:: Document extract ::
- - -
The lens doesn’t have USM or full-time manual focusing, but autofocus is reasonably quick on the EOS 50D, if quite audible. Like Nikkor’s DX 18-200mm VR, we noticed a little creep with the EF-S 18-200mm IS when it was pointed vertically up or down, although a small switch at the side will lock the barrel in its shortest position. Like all of Canon’s Non-L lenses, the lens hood continues to be an optional extra – please Canon, take notice of what your rivals are doing and don’t be so tight.
The EF-S 18-200mm IS will undoubtedly be a popular option for existing Canon DSLR owners, and to whet your appetite, you can see examples of its broad coverage below. To see samples of its image quality, check out our EOS 50D Results and Gallery pages. NEW: we’ve now fully tested the lens – see our Canon EF-S 18-200mm IS review.
Canon EOS 50D with EF-S 18-200mm IS coverage
EF-S 18-200mm at 18mm (29mm equivalent)
EF-S 18-200mm at 200mm (320mm equivalent)
Note: some owners of the EOS 50D have reported a higher than average occurrence of Error-99 communication issues between the body and lens. We tested our 50D with a variety of lenses and only experienced the Error-99 with a well-used press sample of the EF-S 17-85mm IS, and then only at certain focal lengths. When we switched to a newer private sample of this lens, we had no issues. As such we believe the problem we experienced was with the older sample of the EF-S 17-85mm IS, but we will report back if the problem returns with other lenses in the future. Update: Canon has released EOS 50D v1.0.3 firmware which is said to address the problem.
Canon EOS 50D focusing
The Canon EOS 50D employs the same 9-point AF system as the EOS 40D, although the AF algorithm has been improved. All nine points are cross-types, sensitive to both horizontal and vertical lines when used with lenses of f5.6 or brighter. The central point is also twice as sensitive as the others when used with a lens aperture of f2.8 or brighter.
Like the 40D, the AF points are arranged in a diamond pattern and represented by small rectangular outlines which illuminate red when active; you can switch the red lights off if preferred in a custom menu.
Press the focus area button and you can use the joystick to manually select a single focus point or use the finger dial to cycle through the options. Under dim conditions, the flash will popup and flicker to provide AF assistance, but if you find this alarming, you can disable it or only request AF assistance from an external flashgun in a custom menu
Like all Canon DSLRs there’s three auto-focusing modes: One Shot AF for still subjects, AI Servo AF for moving subjects, and AI Focus AF which automatically switches from One Shot to Servo when it detects a subject starting to move.
Fitted with the new EF-S 18-200mm IS lens, the EOS 50D focuses quickly and feels very responsive. The AF motor in the lens may be quite audible but mounted on this body it really can snap into focus quickly and without fuss. Zoomed-into 200mm, we found this lens and the 50D’s AI Servo AF mode was easily able to stay locked on vehicles approaching face-on at 50kph. Switch to a high-end lens with USM and the focusing speed improves a little, but the major difference is quieter operation (especially during the initial acquisition) and a manual focusing ring which allows full-time over-ride and doesn’t turn while auto-focusing.
- - -
:: Dataset extract ::
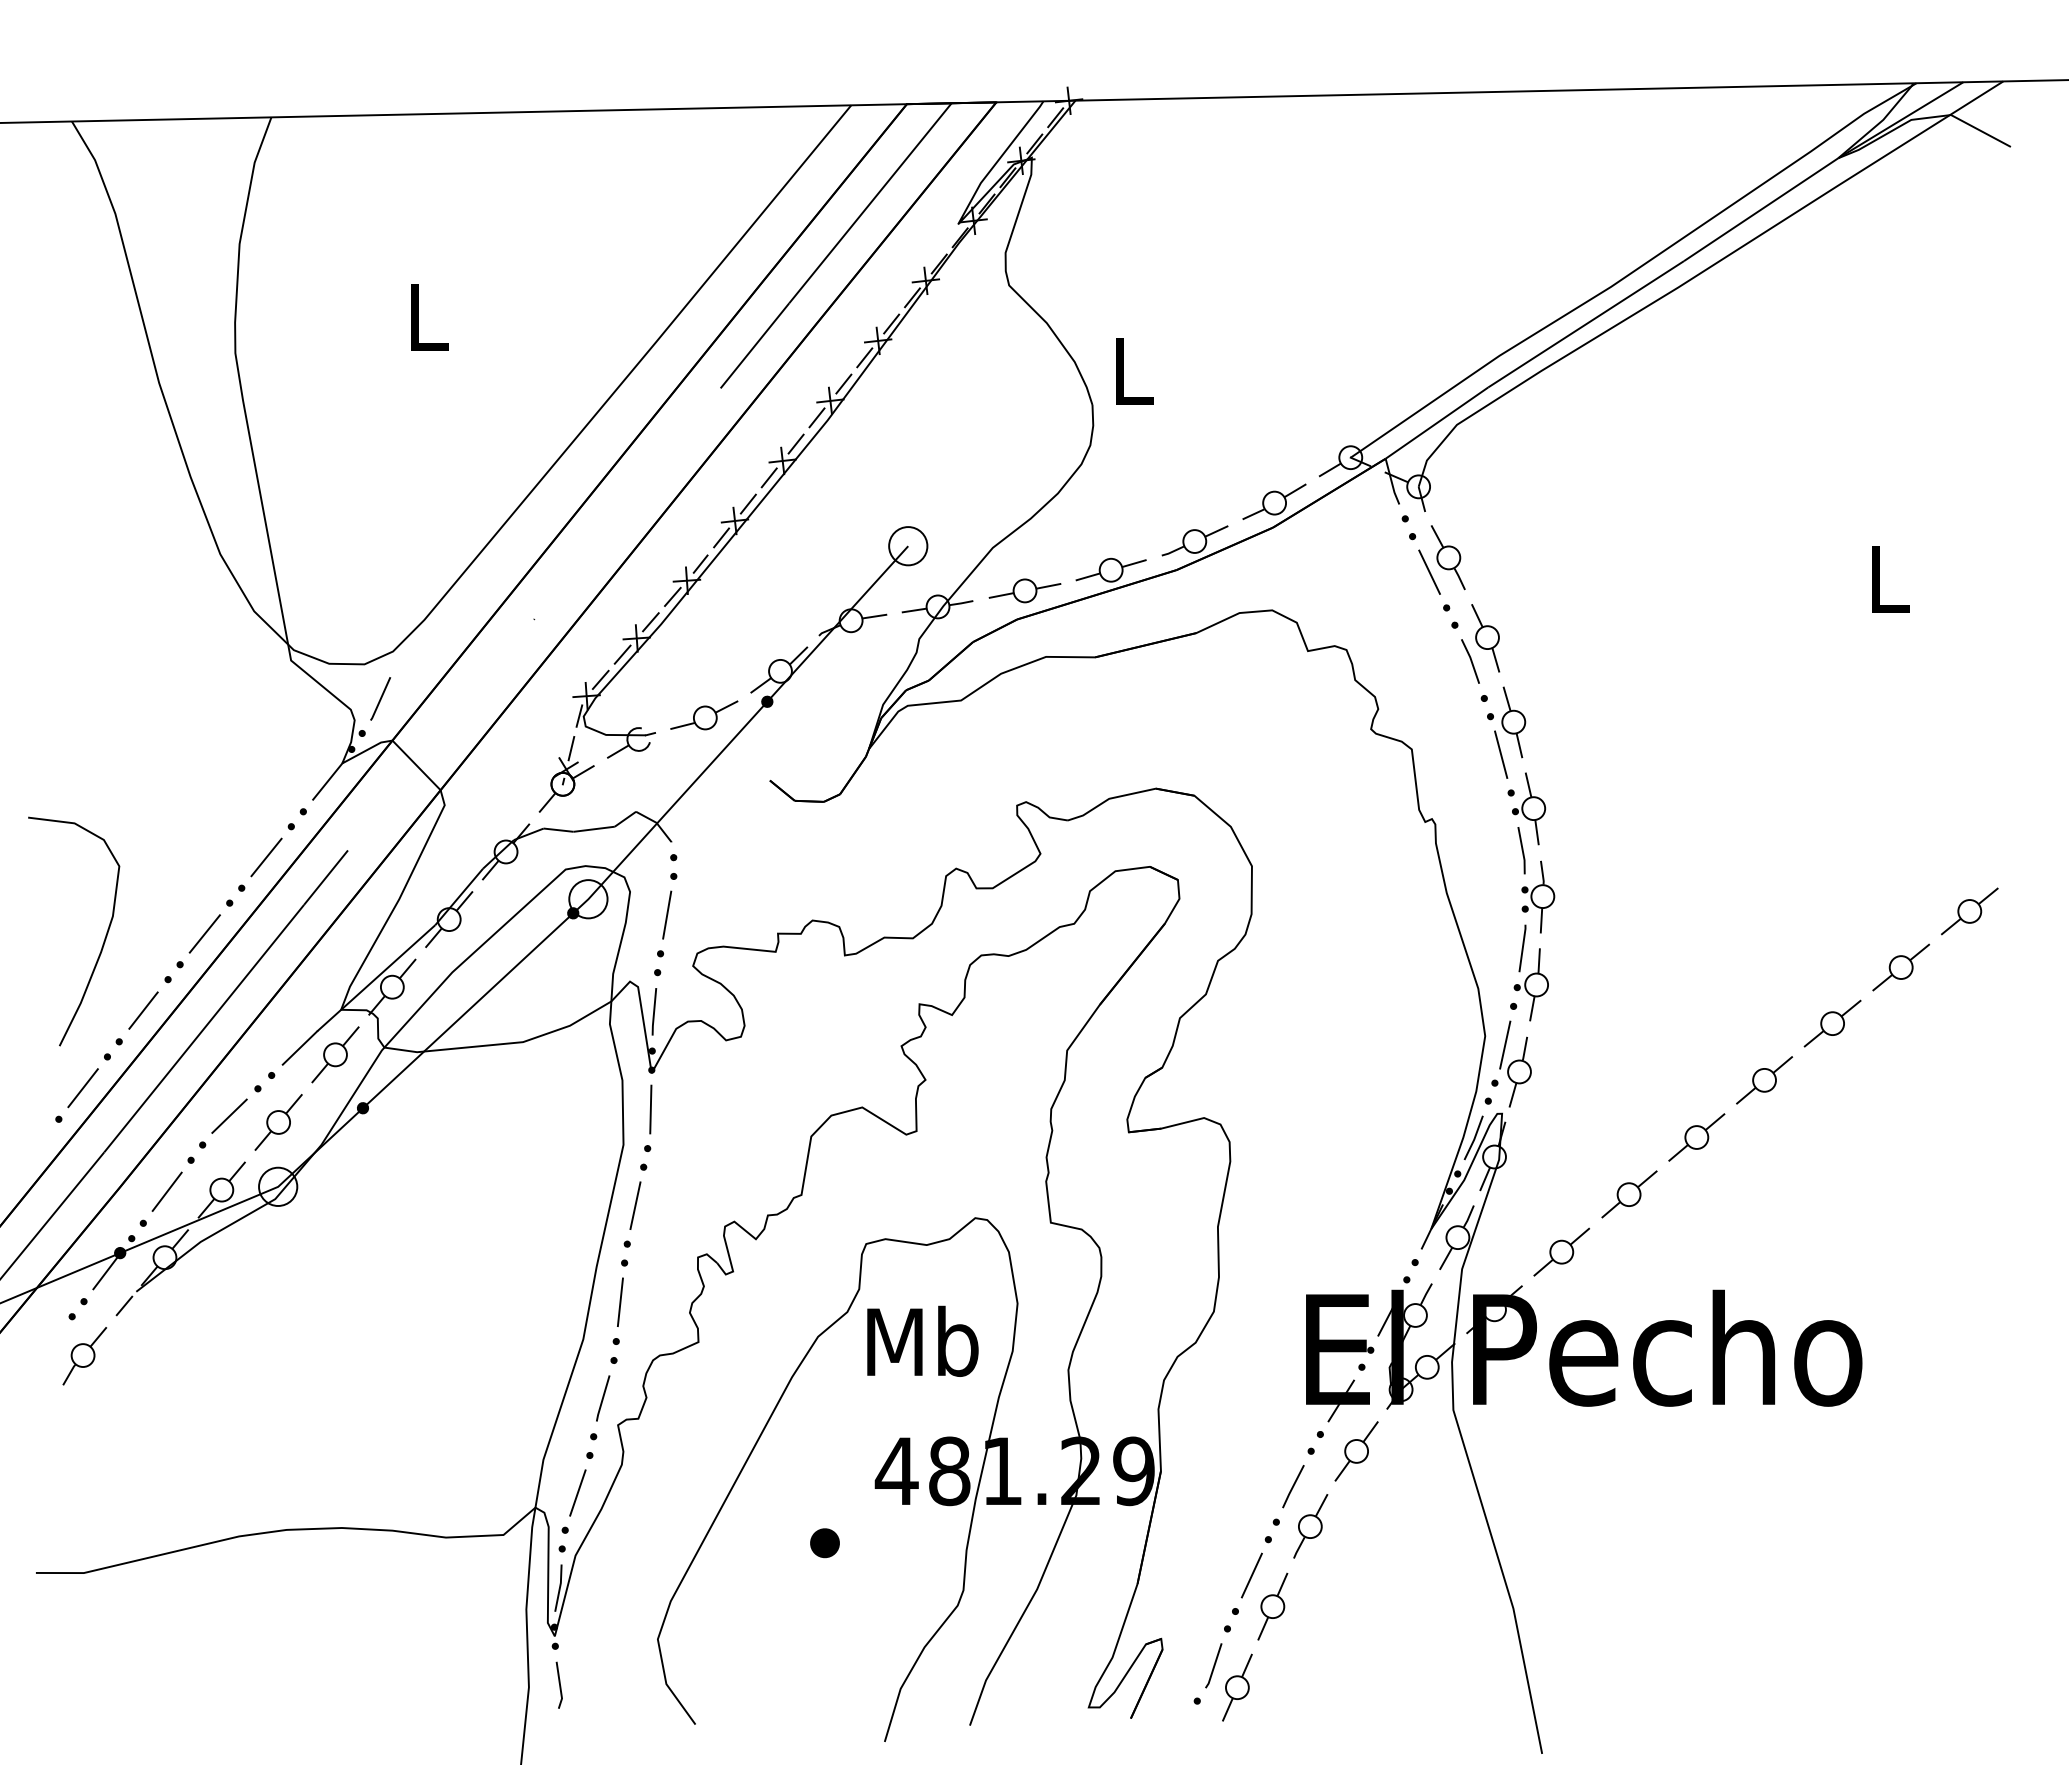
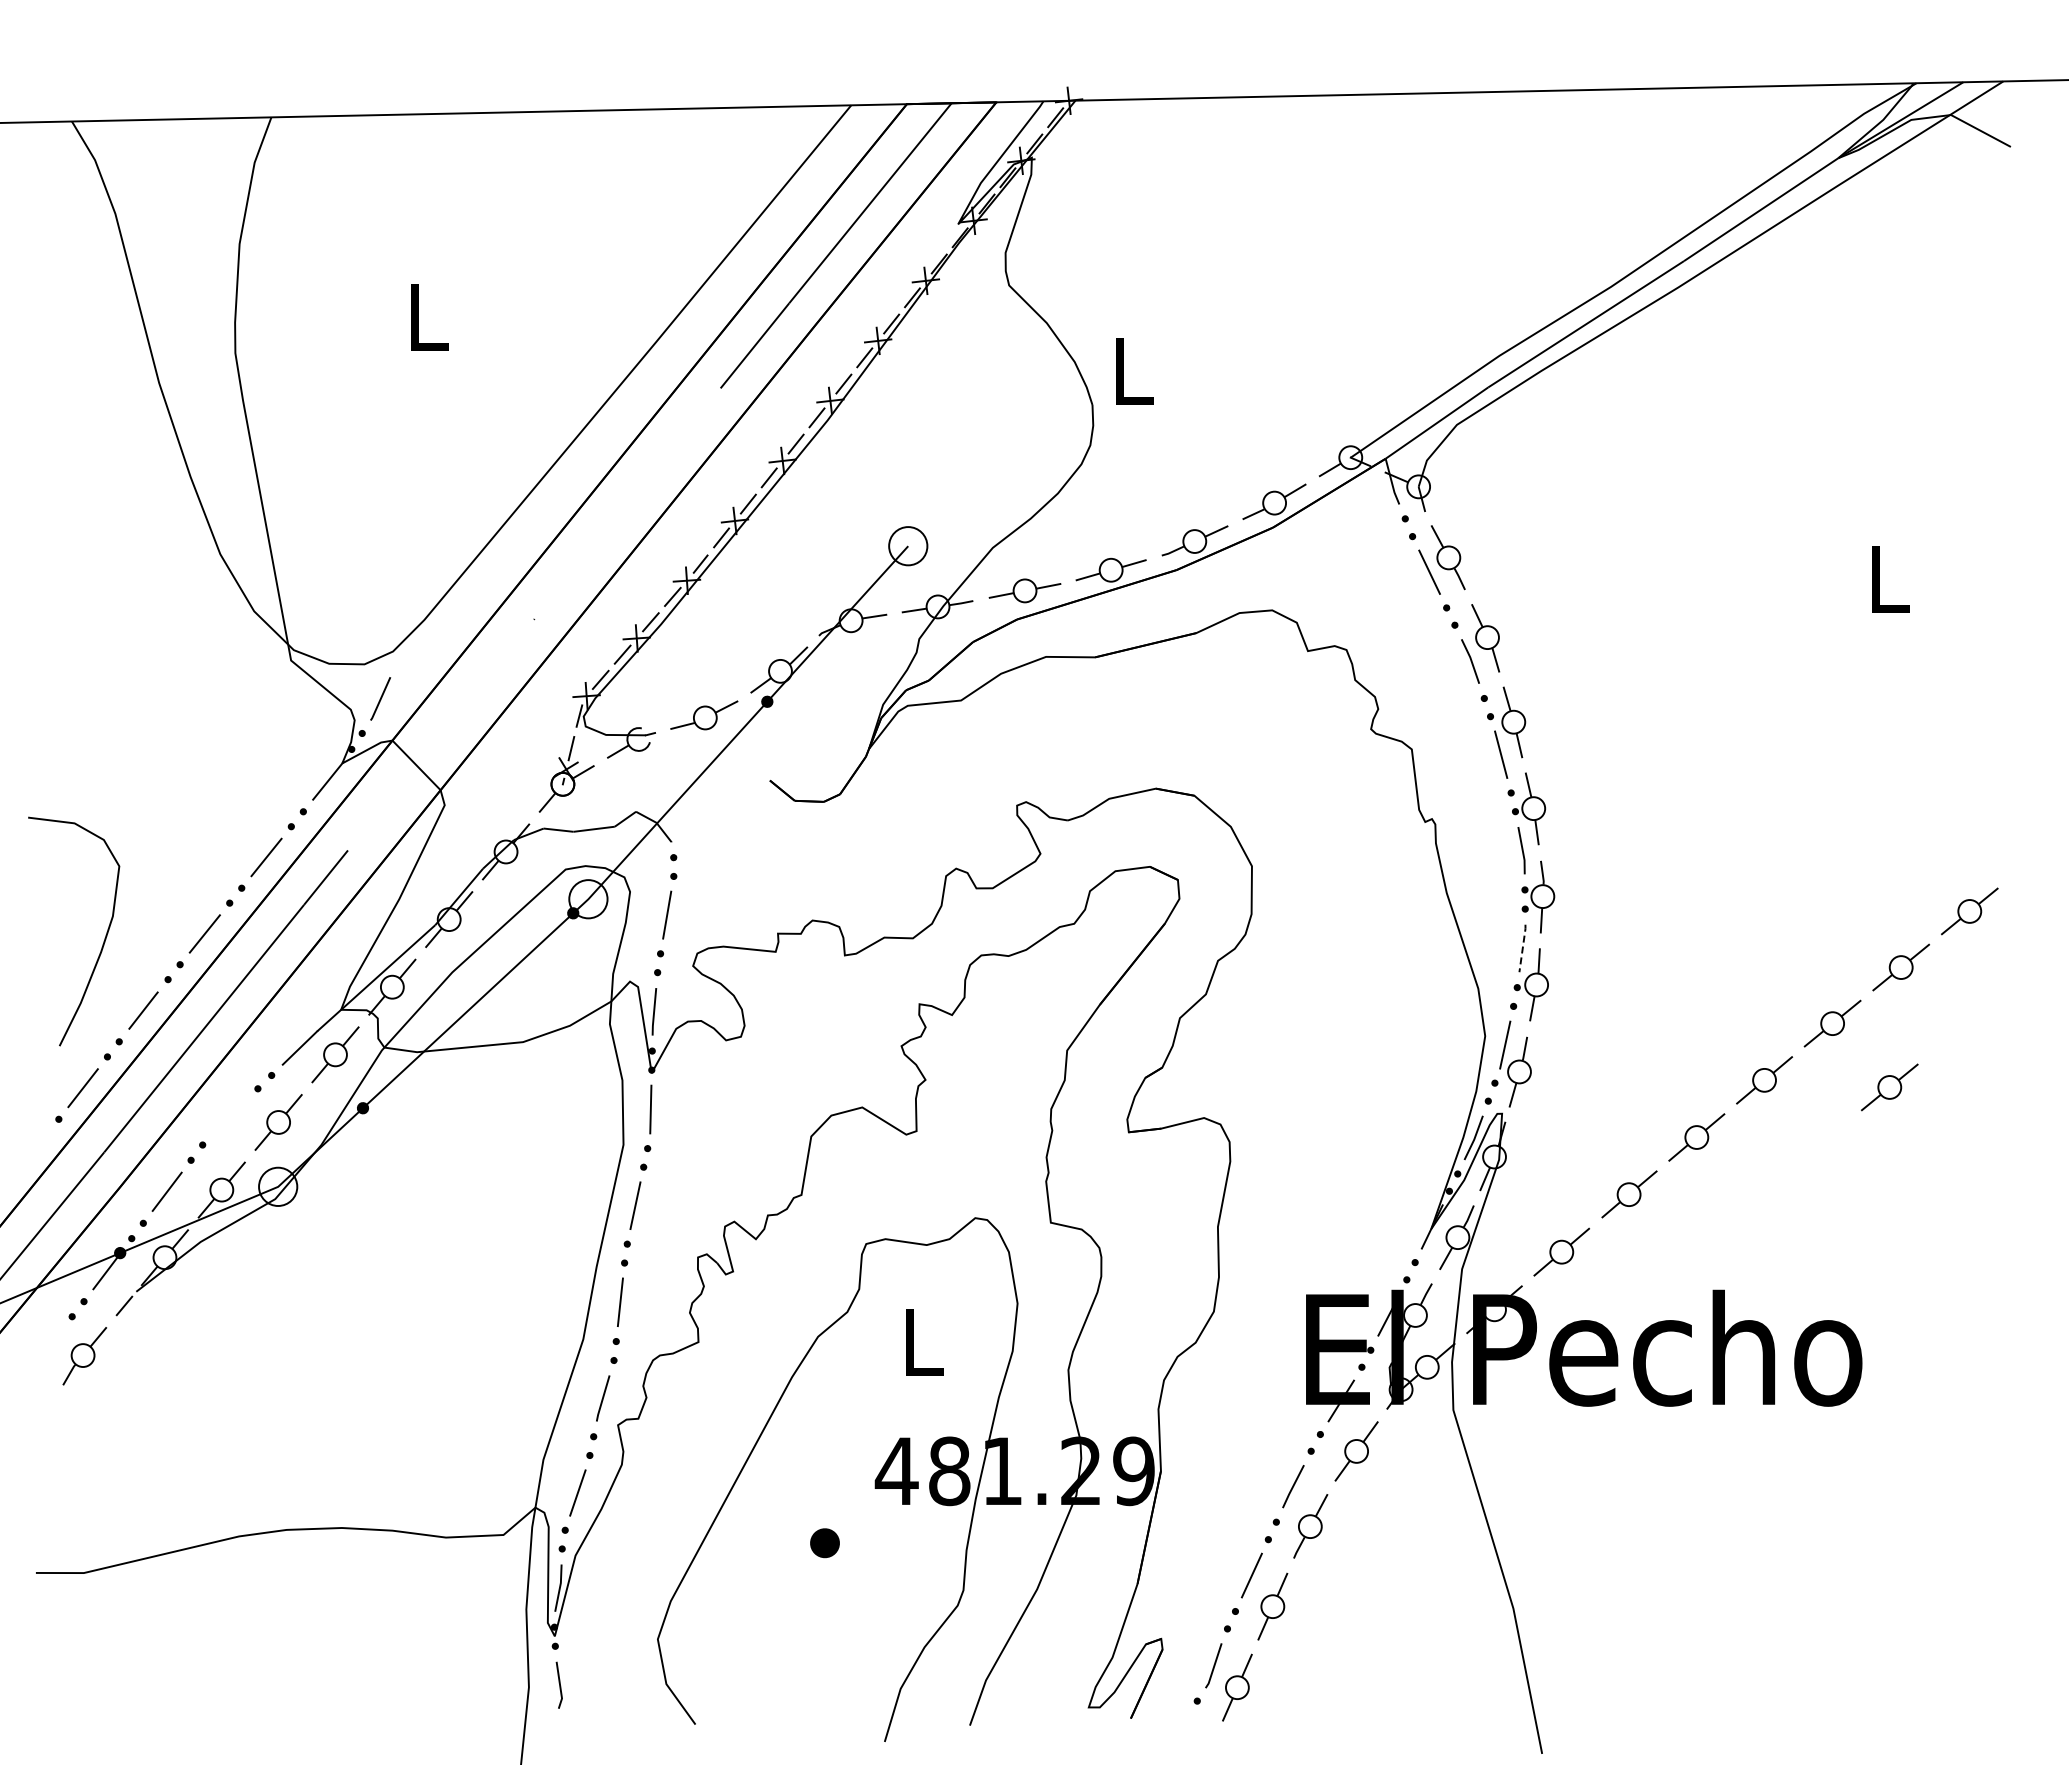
line at (1522, 947): solid -> dashed
part at (1889, 1087): none -> present
line at (229, 1115): present -> none
text at (922, 1340): Mb -> L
- - -
:: Jobs ::
A) Put this sentence from the Canon EOS 50D review into Spanish: "All nine points are cross-types, sensitive to both horizontal and vertical lines when used with lenses of f5.6 or brighter."
B) Carry on writing the Canon EOS 50D review, picking up after its last sentence.

:: Task responses ::
A) Los nueve puntos son de tipo cruz, sensibles tanto a líneas horizontales como verticales cuando se usan con objetivos de f5.6 o más luminosos.

B)
So the EOS 50D may not feature the 51 AF points of the Nikon D300, nor even the 11 of the Nikon D90, but in use it certainly feels very quick and able to easily handle fast action. The D300 may have the edge when a subject changes distance unpredictably between focusing points, but if you can keep the action around the 50D’s diamond capture area, you’ll be fine in most situations.
New to the EOS 50D over the 40D is support for AF Micro-adjustment. Inherited from the professional 1D series, this allows you to adjust the point of focus forward or back in +/- 20 very fine increments. You can apply adjustments globally to all lenses, or register individual settings for up to 20 different models of your choice.
When you attach that particular lens, the 50D recognises it and applies whatever settings you’ve stored. Should you try and register more than 20 lenses, the 50D will ask which ones you want to overwrite. We’re pleased to find this facility filter down to the 50D as it addresses a serious issue that affects many photographers, and will measure its effectiveness for a future article.
Canon EOS 50D metering, exposures and bracketing
The Canon EOS 50D offers the same four metering modes as the 40D: 35-zone TTL Evaluative, Partial (9% of v/f area), Spot (3.8% of v/f area) and Center-weighted; the viewfinder also indicates the spot metering area with a circle. As before, we used Evaluative metering for all our sample images and found very few occasions when we’d want to apply any compensation.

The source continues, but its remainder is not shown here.